Seis anos depois, a situação política voltou a ficar tensa. O "não" venceu, por margem estreita, em mais um referendo. Rumores surgiram de que a Vale queria se livrar de Goro Nickel e vendê-la à Trafigura, uma empresa de commodities mergulhada em escândalos, sem envolver a comunidade local. O desastre de Brumadinho, ocorrido pouco antes, não passou batido, e muitos neocaledônios, preocupados, queriam cada vez mais distância da gigante brasileira.

A Vale acabou vendendo a usina a um consórcio que inclui participantes locais, mas também a Trafigura. A planta foi repaginada para atender a crescente demanda por carros elétricos e hoje é uma queridinha da Tesla de Elon Musk.

A população segue de olho, atenta, pois a exploração de níquel é, com as tecnologias usadas atualmente, uma indústria suja e destrutiva. A Nova Caledônia tem outros potenciais econômicos, a começar pelo turismo.

James Cook a batizou de Nova Caledônia porque ela lembrava o território que os romanos chamavam de Caledônia e nós conhecemos como Escócia. As semelhanças estavam na paisagem, mas a história mostrou que elas não parariam por aí.
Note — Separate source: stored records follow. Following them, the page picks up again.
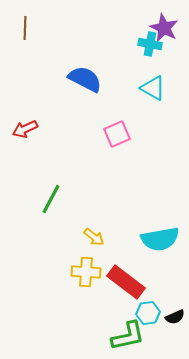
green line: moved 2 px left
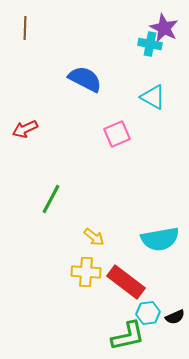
cyan triangle: moved 9 px down
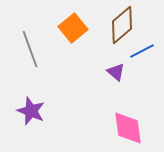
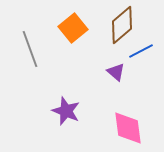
blue line: moved 1 px left
purple star: moved 35 px right
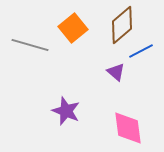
gray line: moved 4 px up; rotated 54 degrees counterclockwise
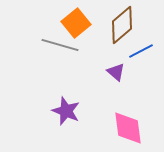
orange square: moved 3 px right, 5 px up
gray line: moved 30 px right
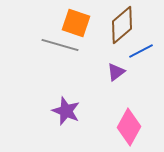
orange square: rotated 32 degrees counterclockwise
purple triangle: rotated 42 degrees clockwise
pink diamond: moved 1 px right, 1 px up; rotated 36 degrees clockwise
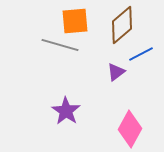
orange square: moved 1 px left, 2 px up; rotated 24 degrees counterclockwise
blue line: moved 3 px down
purple star: rotated 12 degrees clockwise
pink diamond: moved 1 px right, 2 px down
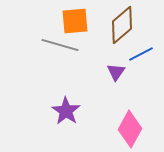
purple triangle: rotated 18 degrees counterclockwise
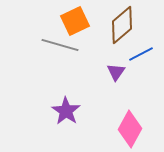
orange square: rotated 20 degrees counterclockwise
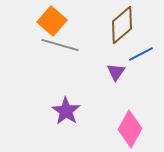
orange square: moved 23 px left; rotated 24 degrees counterclockwise
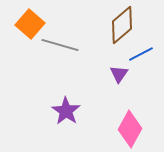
orange square: moved 22 px left, 3 px down
purple triangle: moved 3 px right, 2 px down
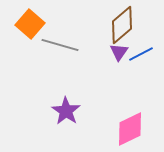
purple triangle: moved 22 px up
pink diamond: rotated 36 degrees clockwise
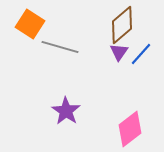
orange square: rotated 8 degrees counterclockwise
gray line: moved 2 px down
blue line: rotated 20 degrees counterclockwise
pink diamond: rotated 12 degrees counterclockwise
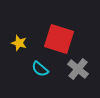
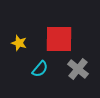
red square: rotated 16 degrees counterclockwise
cyan semicircle: rotated 90 degrees counterclockwise
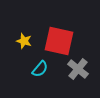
red square: moved 2 px down; rotated 12 degrees clockwise
yellow star: moved 5 px right, 2 px up
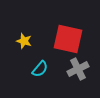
red square: moved 9 px right, 2 px up
gray cross: rotated 25 degrees clockwise
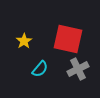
yellow star: rotated 21 degrees clockwise
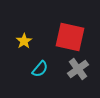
red square: moved 2 px right, 2 px up
gray cross: rotated 10 degrees counterclockwise
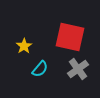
yellow star: moved 5 px down
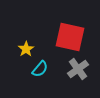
yellow star: moved 2 px right, 3 px down
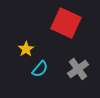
red square: moved 4 px left, 14 px up; rotated 12 degrees clockwise
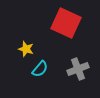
yellow star: rotated 21 degrees counterclockwise
gray cross: rotated 15 degrees clockwise
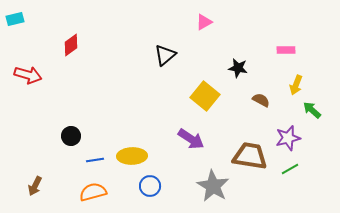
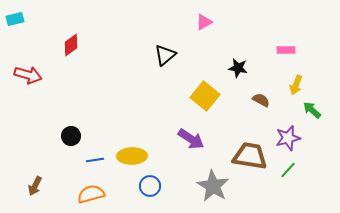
green line: moved 2 px left, 1 px down; rotated 18 degrees counterclockwise
orange semicircle: moved 2 px left, 2 px down
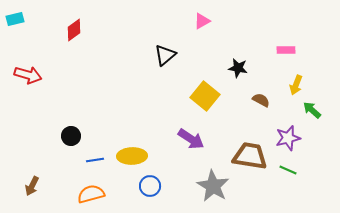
pink triangle: moved 2 px left, 1 px up
red diamond: moved 3 px right, 15 px up
green line: rotated 72 degrees clockwise
brown arrow: moved 3 px left
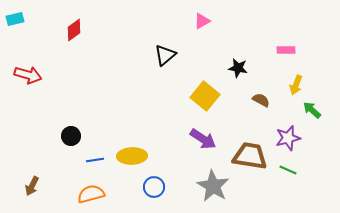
purple arrow: moved 12 px right
blue circle: moved 4 px right, 1 px down
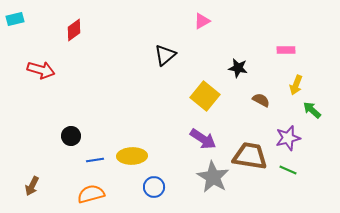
red arrow: moved 13 px right, 5 px up
gray star: moved 9 px up
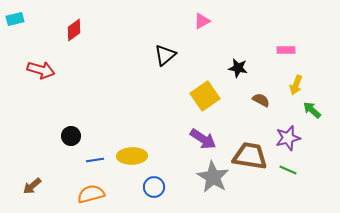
yellow square: rotated 16 degrees clockwise
brown arrow: rotated 24 degrees clockwise
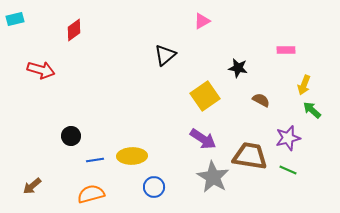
yellow arrow: moved 8 px right
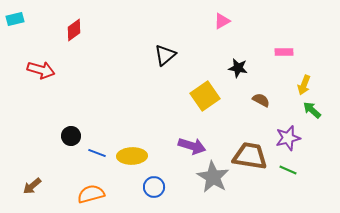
pink triangle: moved 20 px right
pink rectangle: moved 2 px left, 2 px down
purple arrow: moved 11 px left, 7 px down; rotated 16 degrees counterclockwise
blue line: moved 2 px right, 7 px up; rotated 30 degrees clockwise
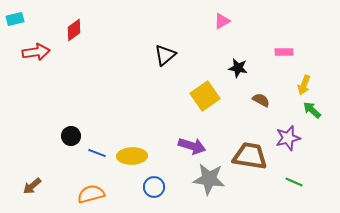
red arrow: moved 5 px left, 18 px up; rotated 24 degrees counterclockwise
green line: moved 6 px right, 12 px down
gray star: moved 4 px left, 2 px down; rotated 24 degrees counterclockwise
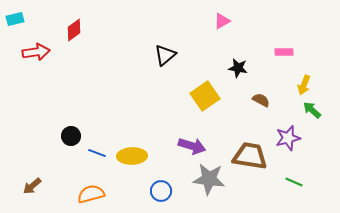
blue circle: moved 7 px right, 4 px down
Tanto Escócia como Nova Caledônia são territórios que há tempos flertam com a independência.

Além disso, a antiga Caledônia conseguiu resistir às investidas romanas com táticas de guerrilha. Atraíam soldados inimigos com vaquinhas e ovelhas inofensivas soltas no campo e os atacavam. Tudo na base do engano. Sandy foi só um detalhe.